Lossless Toronto: The Harold Kurschenska Touch
Harold Kurschenska cut his teeth at the University of Toronto Press starting in 1957 as an apprentice compositor where he quickly became a stand out. After gaining his journeyman’s papers Kurschenska soon left the world of metal plates and ink for a drafting desk and the life of type design. A founding member of the Guild for Hand Printers (f. 1956) and President of the Typography Designers of Canada in 1965 just as the organization was changing it’s name and scope to become the Society of Graphic Designers of Canada, Kurschenska gave striking and dynamic publications to the academia of Toronto, Canada and the world.
When held up against other mid-century work by his contemporaries like Aldo Novarese , in a time of Andy Warhol, Kurschenska’s work hardly seems innovative, or edgy. His strengths lay in his ability to introduce touch and feel into typographical works, and his capacity to appeal to the public with clear and effective, as well as aesthetically pleasing, publications.

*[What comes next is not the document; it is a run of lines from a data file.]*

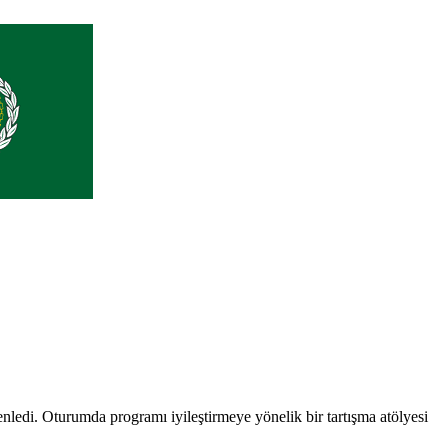
ledi. Oturumda programı iyileştirmeye yönelik bir tartışma atölyesi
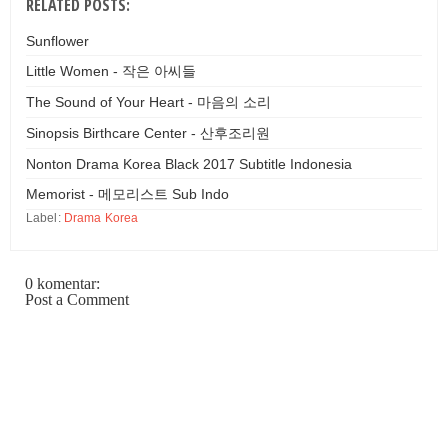
RELATED POSTS:
Sunflower
Little Women - 작은 아씨들
The Sound of Your Heart - 마음의 소리
Sinopsis Birthcare Center - 산후조리원
Nonton Drama Korea Black 2017 Subtitle Indonesia
Memorist - 메모리스트 Sub Indo
Label:
Drama Korea
0 komentar:
Post a Comment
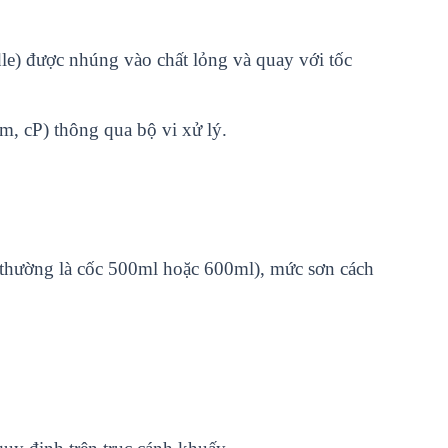
e) được nhúng vào chất lỏng và quay với tốc
gm, cP) thông qua bộ vi xử lý.
(thường là cốc 500ml hoặc 600ml), mức sơn cách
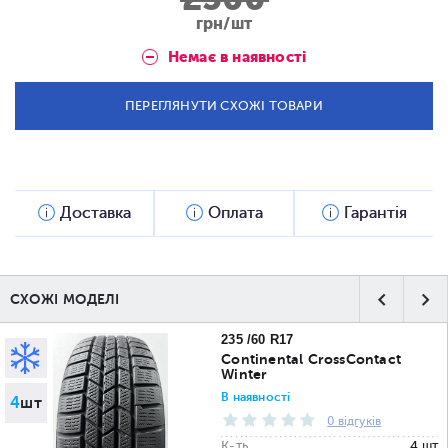
грн/шт
Немає в наявності
ПЕРЕГЛЯНУТИ СХОЖІ ТОВАРИ
Доставка
Оплата
Гарантія
СХОЖІ МОДЕЛІ
235 /60 R17
Continental CrossContact
Winter
В наявності
4
шт
0 відгуків
К-ть
4 шт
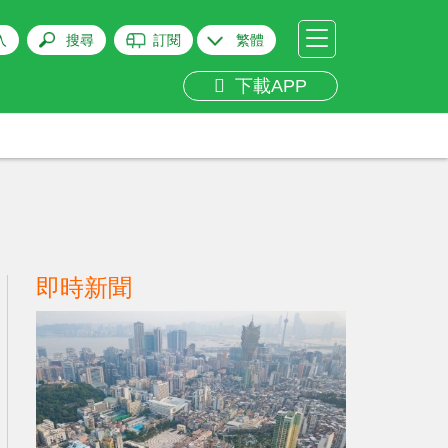
入
搜尋
訂閱
繁體
下載APP
即時新聞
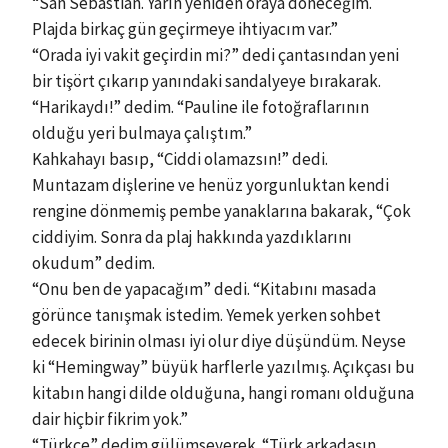
“San Sebastian. Yarın yeniden oraya döneceğim.
Plajda birkaç gün geçirmeye ihtiyacım var.”
“Orada iyi vakit geçirdin mi?” dedi çantasından yeni
bir tişört çıkarıp yanındaki sandalyeye bırakarak.
“Harikaydı!” dedim. “Pauline ile fotoğraflarının
olduğu yeri bulmaya çalıştım.”
Kahkahayı basıp, “Ciddi olamazsın!” dedi.
Muntazam dişlerine ve henüz yorgunluktan kendi
rengine dönmemiş pembe yanaklarına bakarak, “Çok
ciddiyim. Sonra da plaj hakkında yazdıklarını
okudum” dedim.
“Onu ben de yapacağım” dedi. “Kitabını masada
görünce tanışmak istedim. Yemek yerken sohbet
edecek birinin olması iyi olur diye düşündüm. Neyse
ki “Hemingway” büyük harflerle yazılmış. Açıkçası bu
kitabın hangi dilde olduğuna, hangi romanı olduğuna
dair hiçbir fikrim yok.”
“Türkçe” dedim gülümseyerek. “Türk arkadaşın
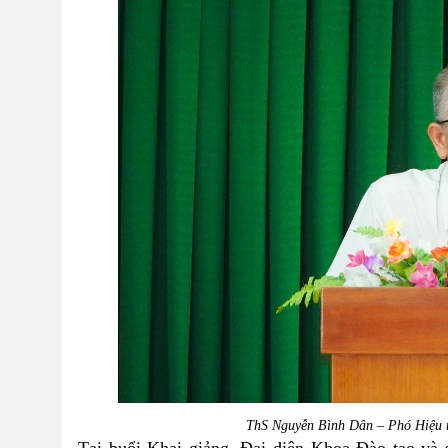
ThS Nguyễn Bình Dân
–
Phó Hiệu t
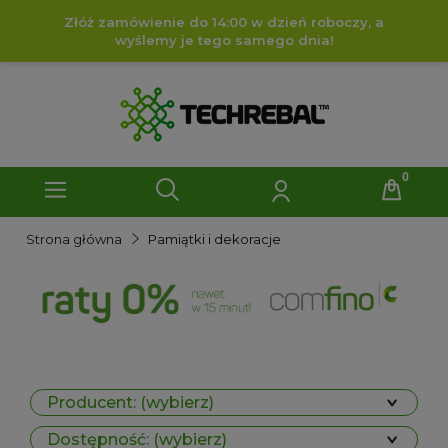
Złóż zamówienie do 14:00 w dzień roboczy, a
wyślemy je tego samego dnia!
Strona główna
Pamiątki i dekoracje
Producent: (wybierz)
Dostępność: (wybierz)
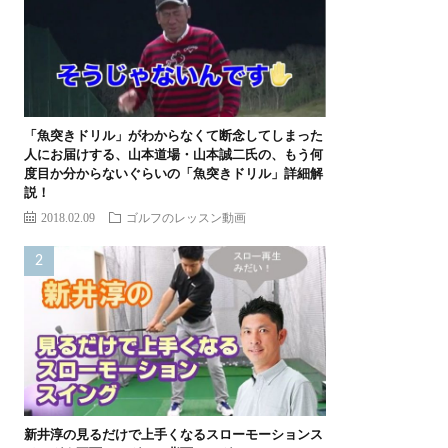
「魚突きドリル」がわからなくて断念してしまった
人にお届けする、山本道場・山本誠二氏の、もう何
度目か分からないぐらいの「魚突きドリル」詳細解
説！
2018.02.09
ゴルフのレッスン動画
新井淳の見るだけで上手くなるスローモーションス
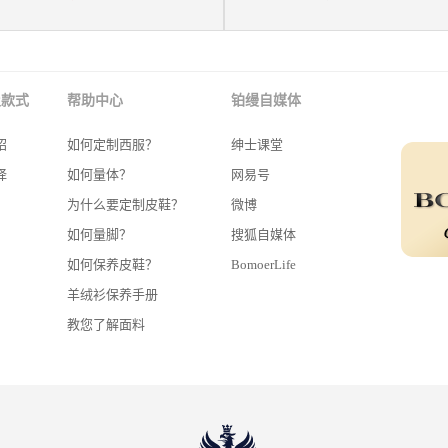
及款式
帮助中心
铂缦自媒体
绍
如何定制西服？
绅士课堂
择
如何量体？
网易号
为什么要定制皮鞋？
微博
如何量脚？
搜狐自媒体
如何保养皮鞋？
BomoerLife
羊绒衫保养手册
教您了解面料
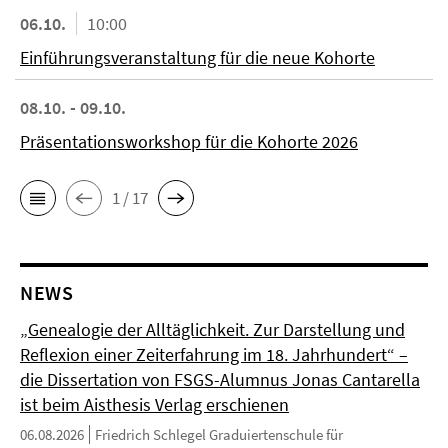
06.10.
10:00
Einführungsveranstaltung für die neue Kohorte
08.10. - 09.10.
Präsentationsworkshop für die Kohorte 2026
1 / 17
NEWS
„Genealogie der Alltäglichkeit. Zur Darstellung und
Reflexion einer Zeiterfahrung im 18. Jahrhundert“ –
die Dissertation von FSGS-Alumnus Jonas Cantarella
ist beim Aisthesis Verlag erschienen
06.08.2026
Friedrich Schlegel Graduiertenschule für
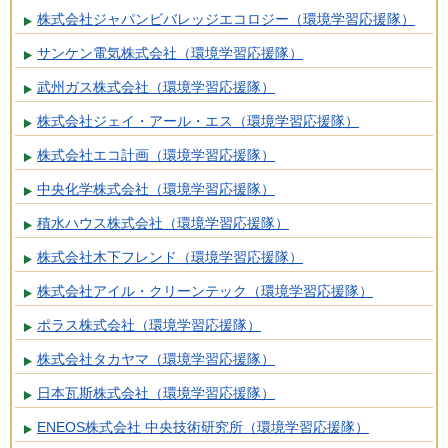
株式会社ジャパンビバレッジエコロジー（環境学習応援隊）
サンケン電気株式会社（環境学習応援隊）
武州ガス株式会社（環境学習応援隊）
株式会社ジェイ・アール・エス（環境学習応援隊）
株式会社エコ計画（環境学習応援隊）
中央化学株式会社（環境学習応援隊）
積水ハウス株式会社（環境学習応援隊）
株式会社木下フレンド（環境学習応援隊）
株式会社アイル・クリーンテック（環境学習応援隊）
ポラス株式会社（環境学習応援隊）
株式会社タカヤマ（環境学習応援隊）
日本瓦斯株式会社（環境学習応援隊）
ENEOS株式会社 中央技術研究所（環境学習応援隊）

Kurschenska’s work was often bold and striking but he was also known for his smaller flourishes and details. During the year of 1961 Kurschenska would design a special insignia to be placed on each copyright page of every publication he worked on. Also in this year he would produce perhaps his most notable work, the landmark Gutenberg Galaxy: The Making of Typographic Man by Marshall McLuhan. The treatment given to the integration of text and images was pioneering and is seen today as blurring the division between academia and mass media. Kurschenska’s type and layout married perfectly with McLuhan’s unorthodox style, enhancing the readers understanding of the text. McLuhan would later say that any subsequent printings by American publishers never gave the book the same sensitive treatment. It was with The Gutenberg Galaxy that Kurschenska introduced touch into the typographical lexicon. (The Gutenberg Galaxy was published five years before McLuhan’s bestselling work, The Medium is the Message.)
An event held in October of 1963 by the International Center for the Typography Graphic Arts would give Kurschenska the momentum to leave UTP in search of independence and greater responsibility (a move he would later admit was less than successful as he would return to UTP in 1973 where he remained until retirement in 1996). Typomundus 20 was a gathering of 10 000 international design entries to be judged by a panel of judges including prominent figures such as Hans Neuburg (Switzerland), Anton Stankowski (Germany), Lou Dorfsman (USA), Piet Zwart (Netherlands), Hiromu Hara (Japan) and Hermann Zapf (Germany). Typomundus 20’s organizers had the foresight to remove the usual time constraints, meaning works from the 30’s and 40’s are shown in tandem with the modern designs of the day and the compendium book to this event has become a cult classic.